Here are a few ways you can invest in your customer relationships:
- Keep your focus on knowing exactly who your customers are, why they chose your brand. Asking for feedback is a really important part of this. Feedback gives you insight into your overall customer sentiment, and shows you how that’s tracking over time.
- Be true to your business’s core values and mission—conscious consumers will stretch budgets for a greater cause if they can afford it, even if times are tough.
- Reward customers who keep coming back. Did you know that around 80% of a business’s revenue comes from the top 20% of their customers? All the more reason to start a loyalty program, leverage the value of your existing database, and offer incentives for repeat purchasing.
- Engage your customers and wider community on social media. Keep activity consistent by posting regularly, running polls or competitions, and sharing more candid video content on TikTok or Instagram stories.
- Invest in technology to future-proof your business.

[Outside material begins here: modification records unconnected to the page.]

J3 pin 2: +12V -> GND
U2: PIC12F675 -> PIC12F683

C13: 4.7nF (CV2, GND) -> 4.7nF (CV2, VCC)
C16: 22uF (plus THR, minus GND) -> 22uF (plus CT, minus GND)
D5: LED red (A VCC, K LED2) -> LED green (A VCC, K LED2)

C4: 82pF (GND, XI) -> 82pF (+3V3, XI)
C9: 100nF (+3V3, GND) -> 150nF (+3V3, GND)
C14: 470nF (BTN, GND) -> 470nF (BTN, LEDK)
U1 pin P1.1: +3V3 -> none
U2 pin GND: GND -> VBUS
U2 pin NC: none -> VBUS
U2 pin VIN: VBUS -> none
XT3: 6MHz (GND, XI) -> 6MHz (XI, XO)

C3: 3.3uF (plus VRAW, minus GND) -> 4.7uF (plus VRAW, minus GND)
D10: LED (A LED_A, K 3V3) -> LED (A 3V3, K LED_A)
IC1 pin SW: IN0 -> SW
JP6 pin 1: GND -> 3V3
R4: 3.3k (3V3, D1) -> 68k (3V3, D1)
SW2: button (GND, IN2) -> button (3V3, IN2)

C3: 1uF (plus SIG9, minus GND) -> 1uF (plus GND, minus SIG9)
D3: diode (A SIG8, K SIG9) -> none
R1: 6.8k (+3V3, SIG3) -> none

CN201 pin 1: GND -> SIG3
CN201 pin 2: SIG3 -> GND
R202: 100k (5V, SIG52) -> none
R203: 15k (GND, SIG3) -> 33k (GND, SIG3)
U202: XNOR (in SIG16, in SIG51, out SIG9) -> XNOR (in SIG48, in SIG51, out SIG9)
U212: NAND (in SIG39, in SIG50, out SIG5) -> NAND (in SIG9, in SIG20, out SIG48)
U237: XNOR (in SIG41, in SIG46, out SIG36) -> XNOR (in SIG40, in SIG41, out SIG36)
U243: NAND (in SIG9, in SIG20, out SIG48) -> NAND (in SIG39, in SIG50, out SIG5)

Find ways to streamline, personalize and automate marketing with technology. For example, consolidate all your marketing tools, or leverage technology such as AI for advanced product recommendations.
- Double down on smart marketing. Make sure you can track and report on sales generated by every marketing activity as much as you can. This will help you work out where you can cut costs. If you don’t have visibility on results, you might be cutting a key lead generator that could cost you in sales down the line.
- Keep your focus customer-centric. Don’t lose sight of what’s most important—building a database of loyal customers who come back again and again. Action points might include: implementing a loyalty program to reward your top customers, asking for feedback after a purchase, and leveraging social media to engage with your community.